Furthur Faster

Saturday, December 18, 2004

The Dark Art of the Bluff


No-limit hold-em has also been called a black art, requiring players to broadcast and decipher fake tells, master complex (mis)information and amoral psychology, all of it illuminated by bolts of hideous and beneficient fortune. Folding, the thoroughly passive gesture at the heart of strong play, can be understood in religious or spiritual terms -- as humble acceptance, for example, of a metaphysical order beyond our comprehension, sometimes known as the shuffle. While to not fold then backdoor a flush on the river after your all-in opponent filled an inside straight on the turn required voodoo theology and titanium nerves to get your mind around, not logic or math prowess. Thank Shango and Oloddumare as you rake in the pot, or perhaps your lucky stars. As my daughter Bridget has been known to explain rare phenomena: "Whatever whatever, okay?"

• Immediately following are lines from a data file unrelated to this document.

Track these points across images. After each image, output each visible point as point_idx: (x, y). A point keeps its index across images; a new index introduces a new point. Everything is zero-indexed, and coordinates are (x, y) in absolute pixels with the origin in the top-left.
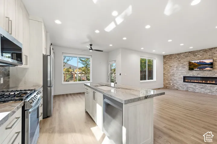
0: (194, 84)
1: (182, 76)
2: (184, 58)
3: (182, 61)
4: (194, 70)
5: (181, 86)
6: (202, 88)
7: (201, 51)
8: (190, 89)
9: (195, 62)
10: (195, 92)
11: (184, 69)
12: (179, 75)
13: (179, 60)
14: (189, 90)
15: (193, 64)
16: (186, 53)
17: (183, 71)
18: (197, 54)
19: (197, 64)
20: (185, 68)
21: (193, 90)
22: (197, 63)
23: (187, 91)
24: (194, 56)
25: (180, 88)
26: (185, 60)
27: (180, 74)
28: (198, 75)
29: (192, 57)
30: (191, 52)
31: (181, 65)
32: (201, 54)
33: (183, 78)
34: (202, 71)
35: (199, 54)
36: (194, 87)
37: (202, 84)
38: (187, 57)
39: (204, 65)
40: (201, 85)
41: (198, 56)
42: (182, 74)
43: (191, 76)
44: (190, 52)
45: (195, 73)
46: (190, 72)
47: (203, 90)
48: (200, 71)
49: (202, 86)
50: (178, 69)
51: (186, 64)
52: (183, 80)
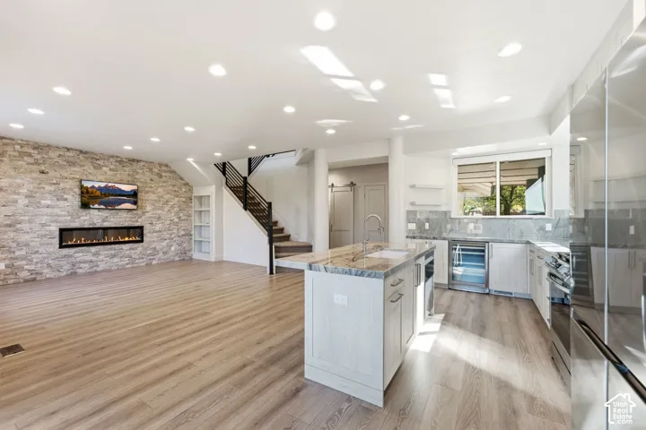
0: (93, 249)
1: (55, 229)
2: (62, 167)
3: (52, 173)
4: (90, 208)
5: (49, 266)
6: (114, 256)
7: (111, 160)
8: (82, 265)
9: (93, 187)
10: (96, 272)
11: (61, 203)
12: (43, 225)
13: (43, 168)
14: (79, 271)
15: (88, 192)
16: (68, 150)
17: (57, 211)
18: (101, 162)
19: (98, 193)
20: (66, 199)
21: (91, 268)
22: (100, 189)
23: (73, 275)
24: (94, 168)
25: (48, 273)
26: (65, 175)
27: (44, 219)
28: (104, 221)
29: (89, 168)
30: (86, 153)
31: (52, 188)
32: (112, 167)
33: (57, 233)
34: (114, 211)
35: (106, 166)
36: (94, 259)
37: (113, 246)
38: (71, 163)
39: (116, 195)
40: (111, 249)
41: (104, 169)
42: (56, 221)
43: (86, 225)
44: (81, 152)
45: (97, 217)
46: (84, 214)
47: (116, 260)
48: (107, 211)
49: (113, 252)
50: (39, 202)
51: (71, 189)
52: (57, 241)
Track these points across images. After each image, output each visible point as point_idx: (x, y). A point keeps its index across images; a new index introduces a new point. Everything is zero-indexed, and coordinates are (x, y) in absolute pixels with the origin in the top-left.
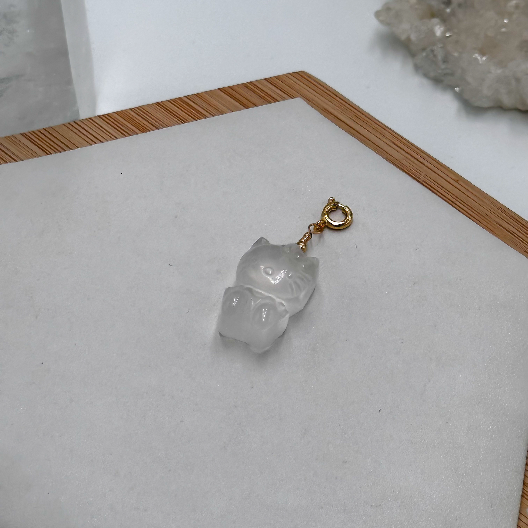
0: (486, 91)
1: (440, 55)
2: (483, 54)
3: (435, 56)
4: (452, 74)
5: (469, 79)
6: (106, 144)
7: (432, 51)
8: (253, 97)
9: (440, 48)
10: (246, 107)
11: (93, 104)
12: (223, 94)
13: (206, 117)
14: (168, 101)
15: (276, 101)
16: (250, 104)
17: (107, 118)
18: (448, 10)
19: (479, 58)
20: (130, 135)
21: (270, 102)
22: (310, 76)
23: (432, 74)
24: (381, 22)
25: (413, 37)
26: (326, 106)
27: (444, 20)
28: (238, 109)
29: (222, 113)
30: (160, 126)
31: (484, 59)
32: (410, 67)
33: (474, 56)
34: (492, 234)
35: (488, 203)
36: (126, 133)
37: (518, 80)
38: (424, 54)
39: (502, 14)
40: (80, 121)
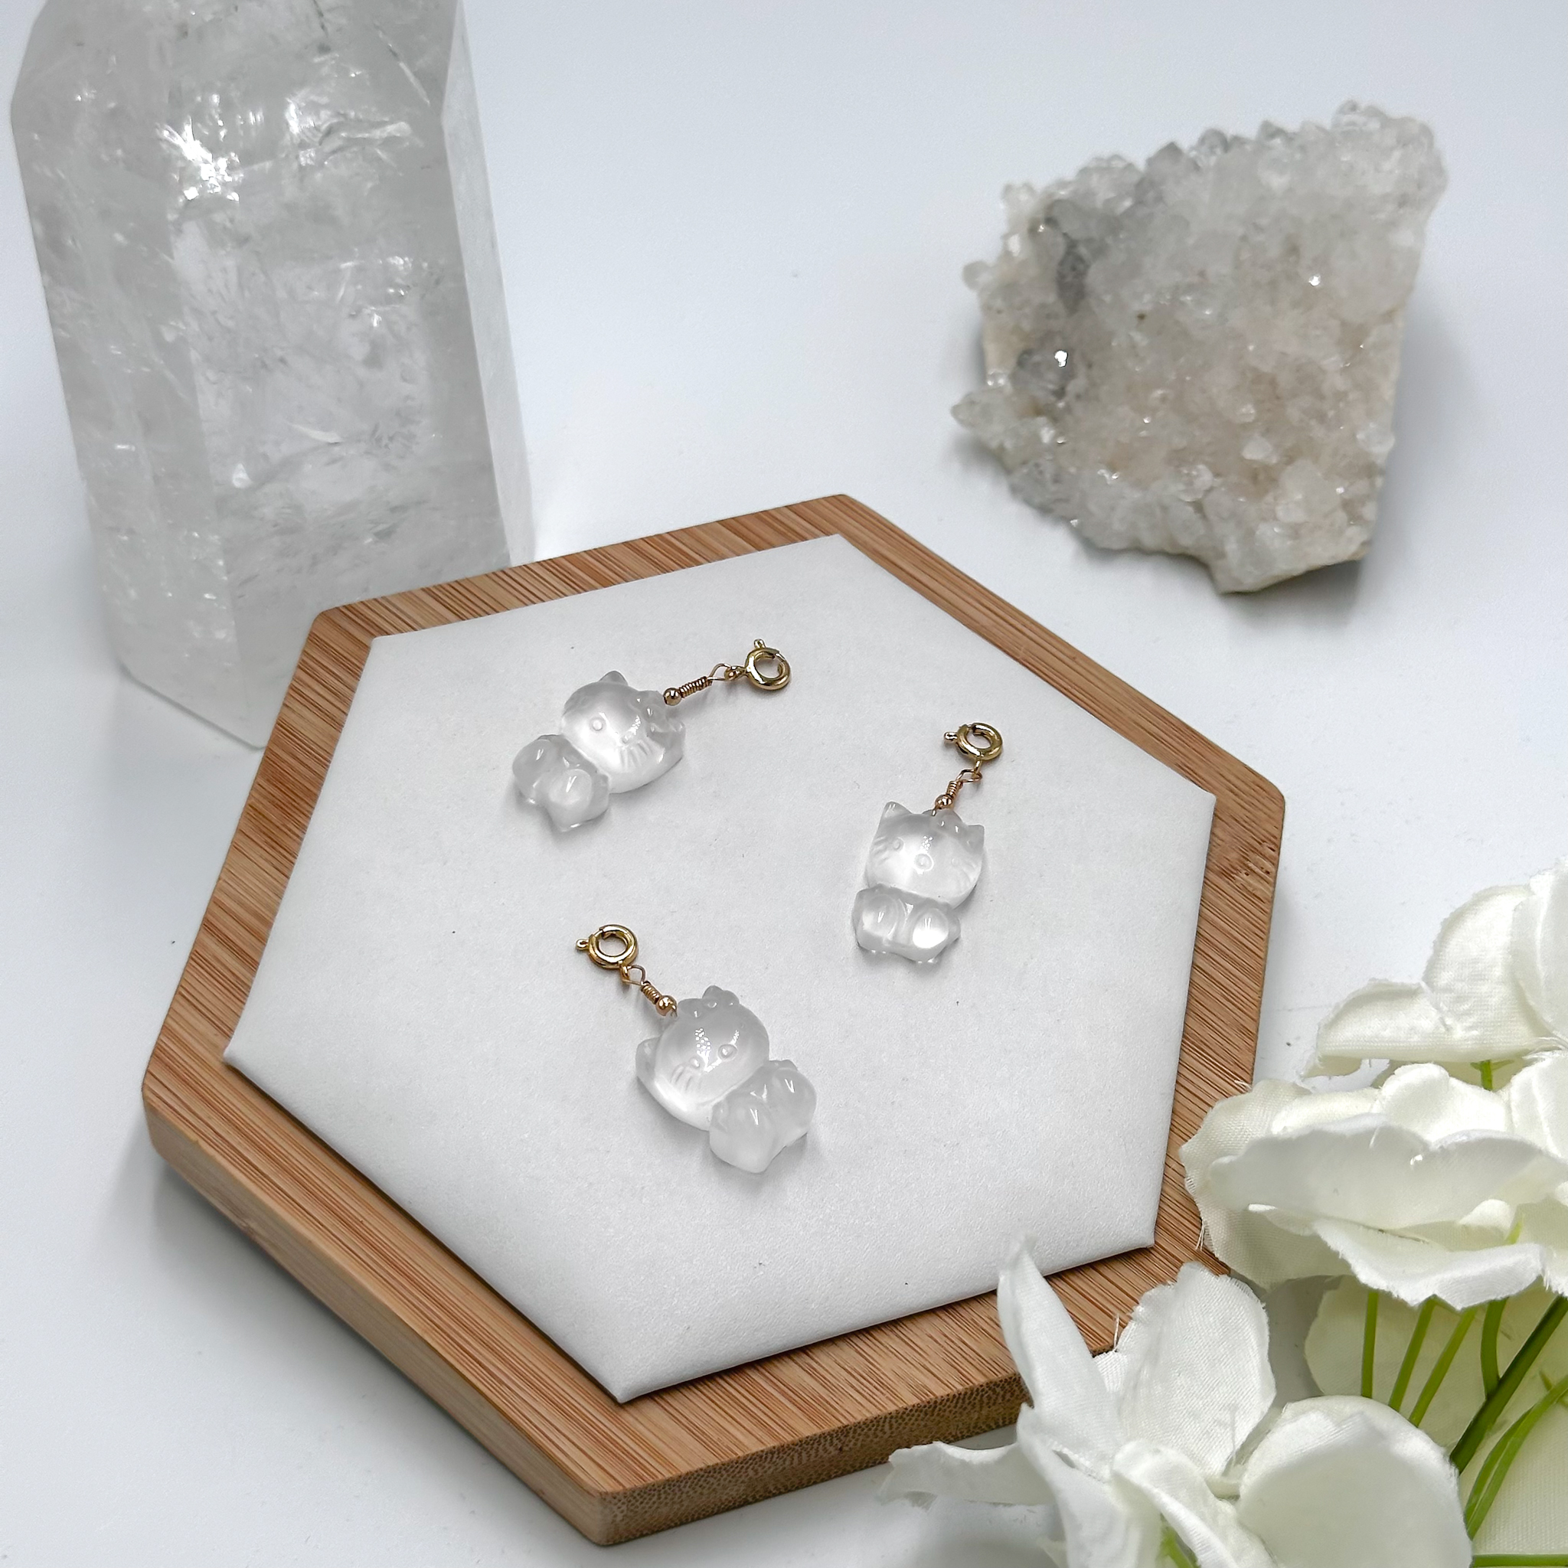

Despite poker's nonrational dimension, philosopher John Lukacs was moved to call it "the game closest to the Western conception of life, where life and thought are recognized as intimately combined, where free will prevails over philosophies of fate or of chance, where men are considered moral agents, and where -- at least in the short run -- the important thing is not what happens but what people think happens." With everyone's hole cards lying facedown on the table, the hand perceived to be strongest in effect is.



McManus, James; "Positively Fifth Street" p120

1 Comments:

At March 23, 2005 2:19 PM, Blogger MrGoss said...

Summing this up is basically saying that "perception is reality." This is not a new concept, but is very well stated there.